> _ACTION ITEM 1_:
Retype word for word the passage of the MediaCAT meeting notes that starts with the words containing "NYT site crawl" and ends with "some new problems.".
> _ACTION ITEM 2_:
Pick up the April 21, 2022 MediaCAT meeting notes after their final sentence and keep writing them.

> _SOURCE DOCUMENT_:
=======
April 21, 2022 - UTMediaCAT/mediacat-docs GitHub Wiki
Agenda
finalize clean up, updating, and documentation of methods of NYT crawl
look at retweet/tweet issue
re-run KPP/MediaCAT twitter crawl
run small domain crawl with information from Alejandro
Alejandro: think through proposals for CDHI conference
Alejandro: find new time for weekly meeting
proposals for CDHI conference
workshop
paper from Alejandro based on NYT crawl
retweet/tweet issue
fixed issue and running on KPP/MediaCAT
plain text: found what comes after RT @user and added it in one key
need to look example with comment before RT
should not include duplication of comment before RT
data should be available for checking in the next day or so.
NYT crawl
from email:
The general domain crawler ended up crawling 703,641 articles from NYTimes and the NYTimes search crawler crawled 251,716 articles (without duplications) from three search URLs you give me.
NYT site crawl stopped at 700,000+ because puppeteer queue ran to 0
what is the earliest date?
With increase in the number of crawled articles and different types of articles, we have some new problems.
Fixed Issues:
The NYTimes search crawler sometimes stopped scrolling down after crawled about 10,000 articles without reporting any error. This is a Puppeteer bug; I fixed this bug by restart the crawler after crawling 5000 articles.
Unresolved Issues:
Post-processor had weird memory error when try to use multithreading to process 251,716 URLs from three NYTimes search URLS. Good news is the single thread post-processor works fine. The output is in the attachment.
There are many different types of URLs from NYTimes general crawler. Some will cause the readability to be stuck when trying to get the plain text. (meta-scraper get plain texts for 120,00/703,641 URLs then stuck) Therefore, I added a timeout of 5s for trying to get plain text for each URL, it skips the URL after 5s then continue with the other URLs (meta-scraper get plain texts for 300,000/703,641 URLs). However, the meta-scraper was still unable to get plain text for all 703,641 articles due to memory error.
=======
> _STORED DATA_:
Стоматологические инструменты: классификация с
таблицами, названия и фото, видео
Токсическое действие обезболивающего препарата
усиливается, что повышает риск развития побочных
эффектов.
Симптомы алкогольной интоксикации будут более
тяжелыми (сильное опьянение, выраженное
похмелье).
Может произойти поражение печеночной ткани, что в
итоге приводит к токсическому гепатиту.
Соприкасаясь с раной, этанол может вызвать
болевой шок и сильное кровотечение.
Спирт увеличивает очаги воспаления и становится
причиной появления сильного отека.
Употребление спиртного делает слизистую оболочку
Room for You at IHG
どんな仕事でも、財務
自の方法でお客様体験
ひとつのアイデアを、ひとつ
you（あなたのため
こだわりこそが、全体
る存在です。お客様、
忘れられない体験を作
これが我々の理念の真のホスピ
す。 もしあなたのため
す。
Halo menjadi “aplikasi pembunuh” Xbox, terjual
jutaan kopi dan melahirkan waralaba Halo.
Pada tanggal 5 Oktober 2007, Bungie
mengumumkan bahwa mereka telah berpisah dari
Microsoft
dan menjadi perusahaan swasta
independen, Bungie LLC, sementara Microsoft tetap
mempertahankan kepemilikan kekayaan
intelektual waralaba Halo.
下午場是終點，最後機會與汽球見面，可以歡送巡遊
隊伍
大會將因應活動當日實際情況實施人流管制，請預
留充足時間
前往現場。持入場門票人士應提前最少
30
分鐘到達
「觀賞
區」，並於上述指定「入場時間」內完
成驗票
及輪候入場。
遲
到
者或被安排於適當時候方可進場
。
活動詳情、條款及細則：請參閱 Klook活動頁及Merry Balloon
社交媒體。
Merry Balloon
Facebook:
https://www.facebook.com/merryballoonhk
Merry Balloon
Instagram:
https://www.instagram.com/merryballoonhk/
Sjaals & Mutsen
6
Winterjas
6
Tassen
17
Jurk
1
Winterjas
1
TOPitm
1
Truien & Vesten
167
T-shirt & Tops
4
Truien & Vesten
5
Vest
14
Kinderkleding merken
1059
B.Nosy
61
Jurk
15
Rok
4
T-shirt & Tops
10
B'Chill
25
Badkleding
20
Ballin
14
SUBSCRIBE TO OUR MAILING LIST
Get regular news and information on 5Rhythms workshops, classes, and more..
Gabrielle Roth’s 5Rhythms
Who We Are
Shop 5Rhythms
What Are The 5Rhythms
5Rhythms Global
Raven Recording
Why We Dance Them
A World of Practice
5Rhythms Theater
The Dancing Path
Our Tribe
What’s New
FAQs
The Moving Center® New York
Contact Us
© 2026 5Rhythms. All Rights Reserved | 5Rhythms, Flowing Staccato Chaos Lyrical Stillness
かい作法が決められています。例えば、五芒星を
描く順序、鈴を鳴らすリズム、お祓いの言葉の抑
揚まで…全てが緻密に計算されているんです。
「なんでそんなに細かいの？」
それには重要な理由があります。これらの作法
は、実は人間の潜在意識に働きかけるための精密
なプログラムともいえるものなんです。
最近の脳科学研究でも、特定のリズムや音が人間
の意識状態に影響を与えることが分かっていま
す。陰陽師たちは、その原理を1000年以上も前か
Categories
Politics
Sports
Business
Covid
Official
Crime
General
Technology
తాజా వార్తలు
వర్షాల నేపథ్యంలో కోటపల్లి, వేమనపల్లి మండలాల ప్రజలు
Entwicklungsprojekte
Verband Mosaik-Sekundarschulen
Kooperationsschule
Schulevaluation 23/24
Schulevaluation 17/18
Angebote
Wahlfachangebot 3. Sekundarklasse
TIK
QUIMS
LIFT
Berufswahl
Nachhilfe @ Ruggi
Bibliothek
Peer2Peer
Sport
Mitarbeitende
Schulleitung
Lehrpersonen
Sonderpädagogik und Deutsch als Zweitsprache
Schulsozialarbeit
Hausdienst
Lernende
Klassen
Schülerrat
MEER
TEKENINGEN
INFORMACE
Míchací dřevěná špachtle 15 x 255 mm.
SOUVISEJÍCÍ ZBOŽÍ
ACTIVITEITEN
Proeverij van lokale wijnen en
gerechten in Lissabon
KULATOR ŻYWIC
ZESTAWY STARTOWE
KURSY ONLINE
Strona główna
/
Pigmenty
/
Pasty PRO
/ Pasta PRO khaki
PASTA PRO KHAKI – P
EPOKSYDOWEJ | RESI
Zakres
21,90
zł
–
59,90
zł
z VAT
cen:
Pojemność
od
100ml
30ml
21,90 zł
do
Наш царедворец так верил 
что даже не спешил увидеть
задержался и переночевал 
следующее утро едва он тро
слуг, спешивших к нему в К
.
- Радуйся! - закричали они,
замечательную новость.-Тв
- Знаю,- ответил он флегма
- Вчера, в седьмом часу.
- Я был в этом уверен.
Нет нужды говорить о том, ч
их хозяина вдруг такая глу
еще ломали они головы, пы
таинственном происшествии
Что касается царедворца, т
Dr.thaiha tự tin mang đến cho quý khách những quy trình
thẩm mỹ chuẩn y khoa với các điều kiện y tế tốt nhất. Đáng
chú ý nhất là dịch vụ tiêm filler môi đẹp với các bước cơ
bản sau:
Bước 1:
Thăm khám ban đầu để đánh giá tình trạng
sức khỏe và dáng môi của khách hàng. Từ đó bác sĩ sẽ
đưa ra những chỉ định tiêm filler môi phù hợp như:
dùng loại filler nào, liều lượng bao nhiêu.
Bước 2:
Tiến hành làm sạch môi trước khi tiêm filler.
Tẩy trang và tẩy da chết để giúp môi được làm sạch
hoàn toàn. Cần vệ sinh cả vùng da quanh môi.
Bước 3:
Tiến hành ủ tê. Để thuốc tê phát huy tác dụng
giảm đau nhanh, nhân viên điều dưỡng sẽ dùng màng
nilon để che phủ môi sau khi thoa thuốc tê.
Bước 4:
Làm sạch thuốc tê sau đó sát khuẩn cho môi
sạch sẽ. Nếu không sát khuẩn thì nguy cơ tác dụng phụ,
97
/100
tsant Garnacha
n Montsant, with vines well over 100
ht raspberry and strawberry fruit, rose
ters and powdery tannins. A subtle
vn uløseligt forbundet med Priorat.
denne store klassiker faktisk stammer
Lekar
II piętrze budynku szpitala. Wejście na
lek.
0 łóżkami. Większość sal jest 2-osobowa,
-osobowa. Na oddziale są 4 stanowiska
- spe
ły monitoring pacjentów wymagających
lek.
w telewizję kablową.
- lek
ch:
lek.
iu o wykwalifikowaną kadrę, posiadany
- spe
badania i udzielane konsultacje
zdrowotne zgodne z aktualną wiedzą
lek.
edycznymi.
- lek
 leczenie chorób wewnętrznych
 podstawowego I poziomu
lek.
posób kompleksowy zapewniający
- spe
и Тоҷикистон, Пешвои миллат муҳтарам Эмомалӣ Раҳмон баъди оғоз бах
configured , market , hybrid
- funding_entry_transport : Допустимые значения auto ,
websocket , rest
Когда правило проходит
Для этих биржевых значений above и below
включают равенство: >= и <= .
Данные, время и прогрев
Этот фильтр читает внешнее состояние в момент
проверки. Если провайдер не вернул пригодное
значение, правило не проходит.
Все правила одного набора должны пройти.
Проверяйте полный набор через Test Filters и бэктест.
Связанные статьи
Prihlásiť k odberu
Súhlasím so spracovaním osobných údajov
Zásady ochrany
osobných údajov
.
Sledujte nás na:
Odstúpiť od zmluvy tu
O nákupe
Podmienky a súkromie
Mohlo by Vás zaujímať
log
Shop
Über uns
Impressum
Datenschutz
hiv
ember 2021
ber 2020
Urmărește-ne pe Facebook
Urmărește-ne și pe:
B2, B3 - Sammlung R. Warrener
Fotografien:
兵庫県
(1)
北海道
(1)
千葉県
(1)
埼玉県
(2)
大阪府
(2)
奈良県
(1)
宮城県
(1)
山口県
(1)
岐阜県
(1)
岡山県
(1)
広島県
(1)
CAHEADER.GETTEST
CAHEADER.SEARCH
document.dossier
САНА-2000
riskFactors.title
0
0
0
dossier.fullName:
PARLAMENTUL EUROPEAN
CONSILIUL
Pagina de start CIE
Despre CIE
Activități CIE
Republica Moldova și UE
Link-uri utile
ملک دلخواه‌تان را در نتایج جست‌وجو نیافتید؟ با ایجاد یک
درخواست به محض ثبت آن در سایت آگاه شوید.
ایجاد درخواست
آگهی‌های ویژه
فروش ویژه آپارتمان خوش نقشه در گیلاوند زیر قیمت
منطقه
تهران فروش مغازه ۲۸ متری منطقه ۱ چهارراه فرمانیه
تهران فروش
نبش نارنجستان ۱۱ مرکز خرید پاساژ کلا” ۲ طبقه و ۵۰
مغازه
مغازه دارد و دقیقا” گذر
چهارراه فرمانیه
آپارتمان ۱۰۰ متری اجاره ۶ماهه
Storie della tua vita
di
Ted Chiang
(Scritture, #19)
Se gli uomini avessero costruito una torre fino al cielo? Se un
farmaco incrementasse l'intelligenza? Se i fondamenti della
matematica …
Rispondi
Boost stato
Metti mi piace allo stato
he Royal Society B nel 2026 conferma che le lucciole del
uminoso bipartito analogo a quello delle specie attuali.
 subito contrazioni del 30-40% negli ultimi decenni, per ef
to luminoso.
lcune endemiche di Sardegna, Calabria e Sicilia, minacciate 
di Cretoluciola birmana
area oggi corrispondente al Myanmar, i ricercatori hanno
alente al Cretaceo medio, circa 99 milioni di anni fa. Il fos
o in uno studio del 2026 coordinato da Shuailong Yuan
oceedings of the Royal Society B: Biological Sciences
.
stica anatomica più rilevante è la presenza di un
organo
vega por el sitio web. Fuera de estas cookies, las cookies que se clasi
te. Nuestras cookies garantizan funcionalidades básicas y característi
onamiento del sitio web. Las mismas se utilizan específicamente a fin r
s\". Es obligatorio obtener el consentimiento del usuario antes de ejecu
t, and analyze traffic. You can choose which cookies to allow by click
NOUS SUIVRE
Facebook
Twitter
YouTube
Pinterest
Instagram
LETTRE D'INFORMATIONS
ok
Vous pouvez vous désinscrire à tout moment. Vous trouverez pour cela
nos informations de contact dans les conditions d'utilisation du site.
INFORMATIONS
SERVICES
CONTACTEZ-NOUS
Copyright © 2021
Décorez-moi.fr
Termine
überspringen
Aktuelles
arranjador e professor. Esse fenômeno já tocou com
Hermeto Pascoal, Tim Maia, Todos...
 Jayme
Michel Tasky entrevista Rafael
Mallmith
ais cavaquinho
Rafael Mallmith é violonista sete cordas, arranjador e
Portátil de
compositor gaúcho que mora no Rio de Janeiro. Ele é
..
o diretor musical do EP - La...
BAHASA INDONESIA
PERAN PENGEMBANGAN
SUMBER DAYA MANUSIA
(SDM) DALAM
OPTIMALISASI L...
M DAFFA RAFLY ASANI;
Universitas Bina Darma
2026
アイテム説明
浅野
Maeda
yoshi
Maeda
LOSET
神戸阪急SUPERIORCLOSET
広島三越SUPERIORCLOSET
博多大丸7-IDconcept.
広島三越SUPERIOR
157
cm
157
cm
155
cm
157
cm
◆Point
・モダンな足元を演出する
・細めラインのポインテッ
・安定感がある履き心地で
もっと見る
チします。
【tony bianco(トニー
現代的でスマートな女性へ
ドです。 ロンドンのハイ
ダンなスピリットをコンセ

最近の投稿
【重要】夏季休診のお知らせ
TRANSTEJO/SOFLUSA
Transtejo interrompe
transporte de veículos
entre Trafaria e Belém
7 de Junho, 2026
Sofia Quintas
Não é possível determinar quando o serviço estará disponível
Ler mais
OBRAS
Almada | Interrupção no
=======
> _OUTPUT 1_:
NYT site crawl stopped at 700,000+ because puppeteer queue ran to 0
what is the earliest date?
With increase in the number of crawled articles and different types of articles, we have some new problems.

> _OUTPUT 2_:
now resolved: metascraper was trying to check duplication and the file with urls would get too big and then there was a memory issue; now, it doesn't check for duplication, and if there is a duplicate, then it will overwrite.
now run postprocessor on NYT site crawl
seems like author is better in new archive crawl
update on small domain crawl
update by email
libraries
assessment of any updates needed for libraries
action items
postprocessor issue with text alias
finalize clean up, updating, and documentation of methods of NYT crawl
assessment of any updates needed for libraries
kpp/mediacat postprocessed results
postprocess NYT site crawl - think about NYT -- why cut off?
Backburner
adding to regular postprocessor output:
any non-scope domain hyperlink that ends in .co.il
any link to a tweet or twitter handle
This is a bit outside our normal functionality, so I will put it on the backburner for now.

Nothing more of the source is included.